The Johannesburg Review of Books presents previously unpublished poetry by Simon van Schalkwyk.
Hay-on-Wye
I.
We drive there on a whim in someone’s car.
From the back-seat, through my misted window,
I peer at hedgerows: the rank and file that guard
wide reserves of private, English, meadow.
These flicker, on occasion, through rough breaks
of unclipped brush where great West Country buck
must once have broken through: I see them shake
rustic antlers at onrushing trucks.
They must have had no chance. But there are roads
less Roman, that follow the brooks and rills
forgetfully, in rambling fashion, to roam
thoughtless into narrows, across bridges that spill
over millponds known by local names
and leading to market towns like Hay-on-Wye.
This is where the pony shakes its mane
against ephemeral mayflies and the day,
where the Welsh Marches meet West Country brogues,
and lane leads onto lane less by design
than luck, mischance, the unlikely logic of an eclogue.
It is too cosy (we are too unkind).
II.
Y Gelli Gandryll: the ‘town of books’: they rise
in staggered stacks and high as any hedgerow.
We cast our eyes across their damaged spines,
lift half-damp leaves stained dirty, haystack yellow,
to check the prices pencilled in the endpapers.
I find Yevtushenko’s Selected Poems
nestled amid flocks of Pelicans and Penguins
(or is he buried in a tomb of cast-off tomes?)
I pay to free him from his feathered graveyard
wondering how he happened to end up here:
A checkpoint bribe?
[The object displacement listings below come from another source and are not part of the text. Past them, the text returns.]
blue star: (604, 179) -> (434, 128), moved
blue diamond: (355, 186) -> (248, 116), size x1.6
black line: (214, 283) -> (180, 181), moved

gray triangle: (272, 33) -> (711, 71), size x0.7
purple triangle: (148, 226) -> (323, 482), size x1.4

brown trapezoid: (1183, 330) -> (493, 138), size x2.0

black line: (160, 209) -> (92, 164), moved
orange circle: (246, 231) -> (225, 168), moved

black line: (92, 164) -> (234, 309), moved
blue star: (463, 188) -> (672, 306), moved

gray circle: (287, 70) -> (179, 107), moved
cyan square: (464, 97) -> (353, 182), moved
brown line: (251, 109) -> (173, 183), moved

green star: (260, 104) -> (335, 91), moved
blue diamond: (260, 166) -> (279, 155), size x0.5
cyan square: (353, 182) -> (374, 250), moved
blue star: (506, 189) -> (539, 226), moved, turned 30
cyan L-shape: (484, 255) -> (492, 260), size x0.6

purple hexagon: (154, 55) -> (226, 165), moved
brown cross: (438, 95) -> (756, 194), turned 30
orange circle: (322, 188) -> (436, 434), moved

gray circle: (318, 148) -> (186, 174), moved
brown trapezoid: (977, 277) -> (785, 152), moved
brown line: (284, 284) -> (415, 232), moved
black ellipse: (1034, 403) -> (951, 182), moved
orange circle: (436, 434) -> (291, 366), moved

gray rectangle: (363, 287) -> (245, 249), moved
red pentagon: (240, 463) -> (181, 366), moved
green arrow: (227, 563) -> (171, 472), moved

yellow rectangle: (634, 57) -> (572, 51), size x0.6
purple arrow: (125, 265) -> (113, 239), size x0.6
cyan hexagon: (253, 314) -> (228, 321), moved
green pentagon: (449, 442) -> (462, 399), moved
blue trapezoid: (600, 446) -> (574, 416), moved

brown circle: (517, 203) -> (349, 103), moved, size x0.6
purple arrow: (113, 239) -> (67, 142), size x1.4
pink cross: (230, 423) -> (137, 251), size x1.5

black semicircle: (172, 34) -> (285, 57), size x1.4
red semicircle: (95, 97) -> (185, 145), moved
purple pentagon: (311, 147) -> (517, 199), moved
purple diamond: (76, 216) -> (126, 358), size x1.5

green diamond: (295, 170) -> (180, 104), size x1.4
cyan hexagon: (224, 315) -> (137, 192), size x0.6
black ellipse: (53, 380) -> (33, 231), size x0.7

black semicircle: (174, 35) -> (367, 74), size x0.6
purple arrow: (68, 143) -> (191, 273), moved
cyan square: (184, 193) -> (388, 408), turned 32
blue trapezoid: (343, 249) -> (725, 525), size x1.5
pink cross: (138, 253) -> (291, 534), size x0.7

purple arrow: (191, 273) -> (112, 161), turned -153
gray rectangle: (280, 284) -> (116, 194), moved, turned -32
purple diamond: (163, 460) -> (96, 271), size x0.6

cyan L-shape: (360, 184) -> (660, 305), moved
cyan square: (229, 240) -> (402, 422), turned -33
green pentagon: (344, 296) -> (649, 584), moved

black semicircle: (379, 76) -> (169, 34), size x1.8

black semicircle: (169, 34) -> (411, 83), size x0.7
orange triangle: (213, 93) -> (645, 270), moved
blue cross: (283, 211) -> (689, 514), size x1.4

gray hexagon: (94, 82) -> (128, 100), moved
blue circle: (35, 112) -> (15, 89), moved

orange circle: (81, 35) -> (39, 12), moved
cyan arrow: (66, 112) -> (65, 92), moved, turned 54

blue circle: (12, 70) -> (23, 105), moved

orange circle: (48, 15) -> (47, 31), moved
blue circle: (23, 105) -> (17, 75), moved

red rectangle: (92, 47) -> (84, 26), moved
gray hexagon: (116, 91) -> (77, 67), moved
The forged propiska card?
How did he slip across Siberia,
its glacial lakes, fissures of tongue and slate?
‘In the Russian way,’ he says, ‘dancing and weeping
To songs I am unable to translate.’
A sacrifice: some music for some meaning.
III.
The sun sets. The stacks appear to catch
fire—they flare up as we gather in a hall
to hear poets from elsewhere lift the latch
to let the last light in—to taste the ash.
Previously unpublished, © Simon van Schalkwyk
- Simon van Schalkwyk was born and raised in Cape Town, and completed his undergraduate and Honours education at the University of Cape Town. He completed his MA in Modern and Contemporary Poetry at the University of Bristol in the United Kingdom, and his PhD at UCT on the translations of the poet Robert Lowell. He teaches at Wits University and is The JRB Academic Editor.
This is an amazing poem – puts all the atmosphere of English country lanes and the history into a few lines. I love it.